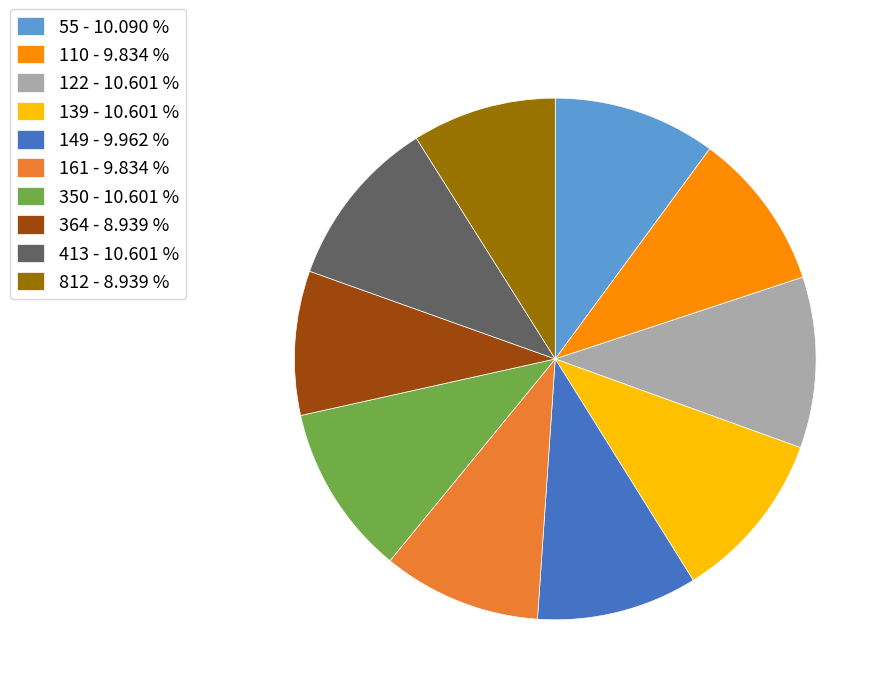

Do 413 - 10.601 % and 812 - 8.939 % together represent more than half of the pie?

No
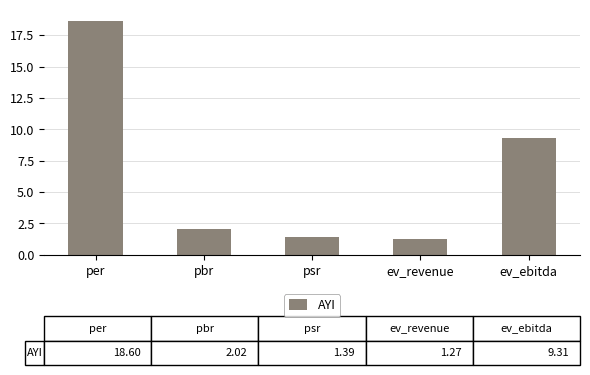

What is the label of the 3rd bar from the right?

psr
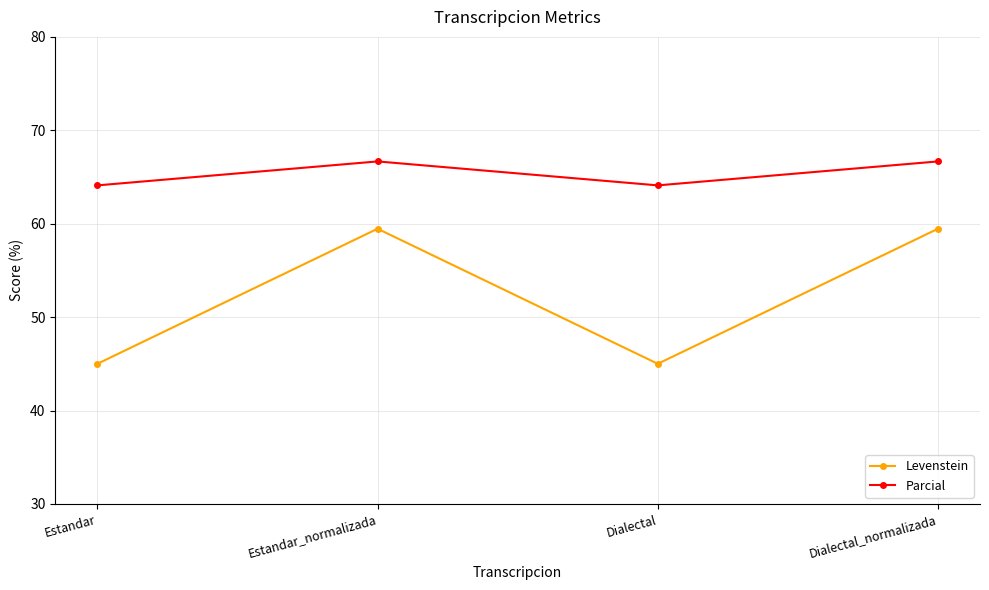

What is the spread (max minus min) of values at Estandar_normalizada?

7.2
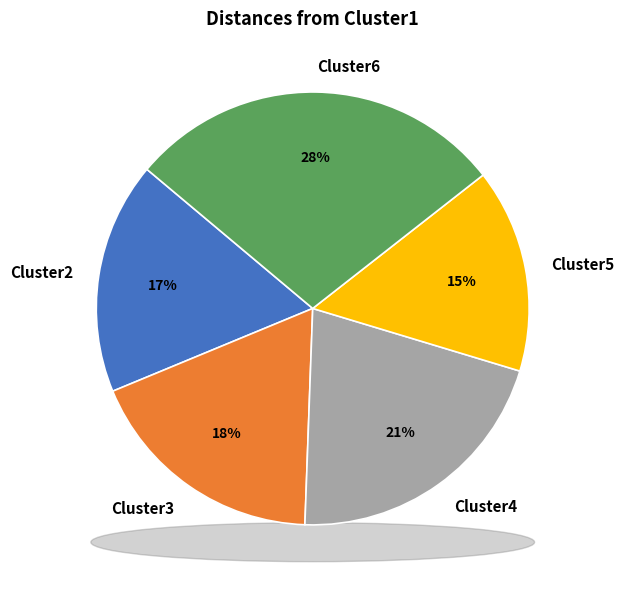

How many segments does this pie chart have?

5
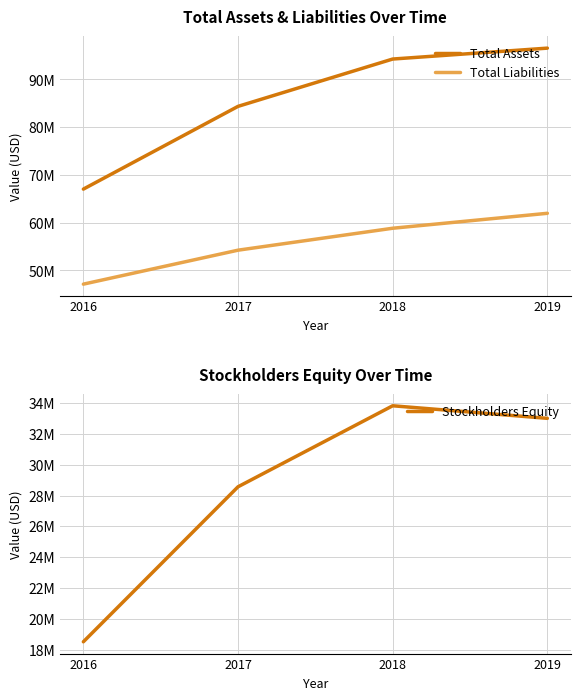

Which series has the largest total across all categories?

Total Assets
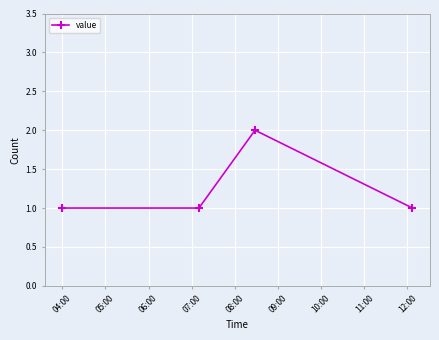

What is the value of the 4th point from the left?

1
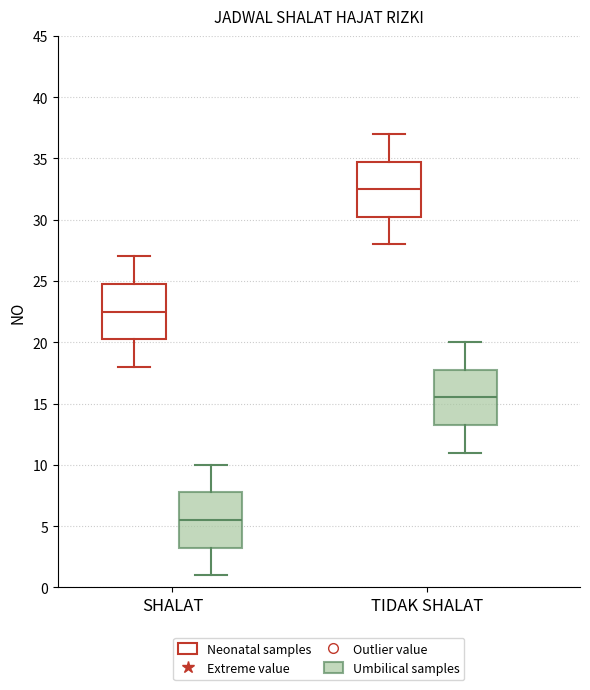

Reading left to right, transcribe this box plot: for each box, give where its median line is, the range the box spans, and where its two whiskers end, as read against the y-axis. The values are not printed on the chart, so give them approximately, as read against the axis.

SHALAT (Neonatal samples): median 22.5, box 20.5 to 25.0, whiskers 18.0 to 27.0
SHALAT (Umbilical samples): median 5.5, box 3.5 to 8.0, whiskers 1.0 to 10.0
TIDAK SHALAT (Neonatal samples): median 32.5, box 30.5 to 35.0, whiskers 28.0 to 37.0
TIDAK SHALAT (Umbilical samples): median 15.5, box 13.5 to 18.0, whiskers 11.0 to 20.0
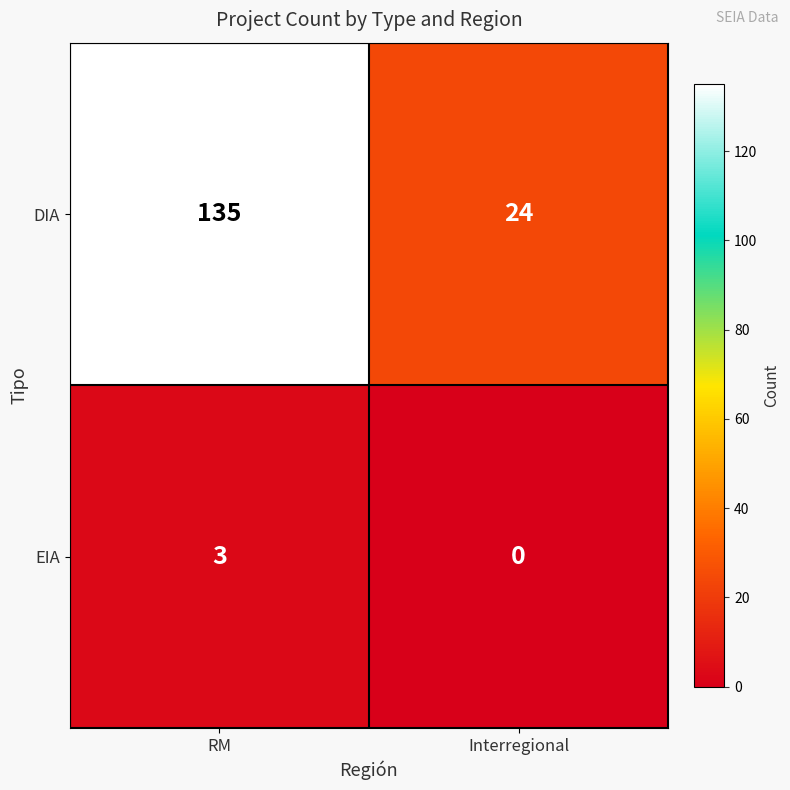

At which category does the chart reach its peak across all series?

RM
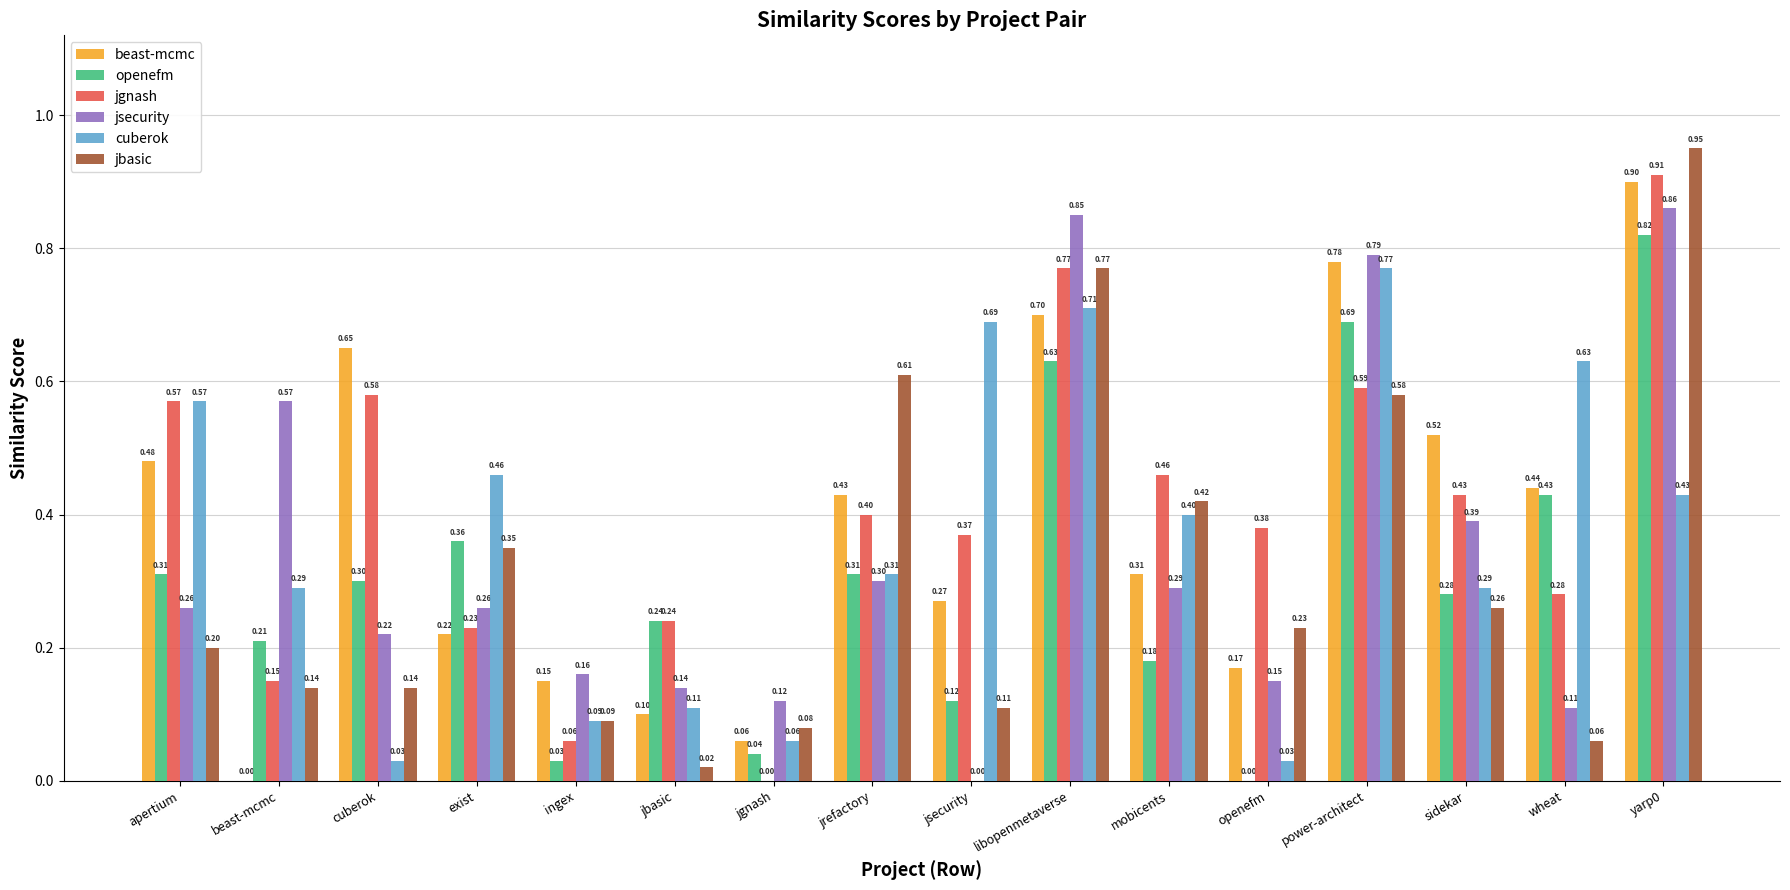

Where is jsecurity nearest to the value 0?

jsecurity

_TASK DETAILS_
Put every line of the items above into a Markdown table with a Row column for the row number and a Line column for the text, skipping blank lines. Leave the pictures out.

_YOUR RESPONSE_
| Row | Line |
|---|---|
| 1 | Do 413 - 10.601 % and 812 - 8.939 % together represent more than half of the pie? |
| 2 | No |
| 3 | What is the label of the 3rd bar from the right? |
| 4 | psr |
| 5 | What is the spread (max minus min) of values at Estandar_normalizada? |
| 6 | 7.2 |
| 7 | How many segments does this pie chart have? |
| 8 | 5 |
| 9 | Which series has the largest total across all categories? |
| 10 | Total Assets |
| 11 | What is the value of the 4th point from the left? |
| 12 | 1 |
| 13 | Reading left to right, transcribe this box plot: for each box, give where its median line is, the range the box spans, and where its two whiskers end, as read against the y-axis. The values are not printed on the chart, so give them approximately, as read against the axis. |
| 14 | SHALAT (Neonatal samples): median 22.5, box 20.5 to 25.0, whiskers 18.0 to 27.0 |
| 15 | SHALAT (Umbilical samples): median 5.5, box 3.5 to 8.0, whiskers 1.0 to 10.0 |
| 16 | TIDAK SHALAT (Neonatal samples): median 32.5, box 30.5 to 35.0, whiskers 28.0 to 37.0 |
| 17 | TIDAK SHALAT (Umbilical samples): median 15.5, box 13.5 to 18.0, whiskers 11.0 to 20.0 |
| 18 | At which category does the chart reach its peak across all series? |
| 19 | RM |
| 20 | Where is jsecurity nearest to the value 0? |
| 21 | jsecurity |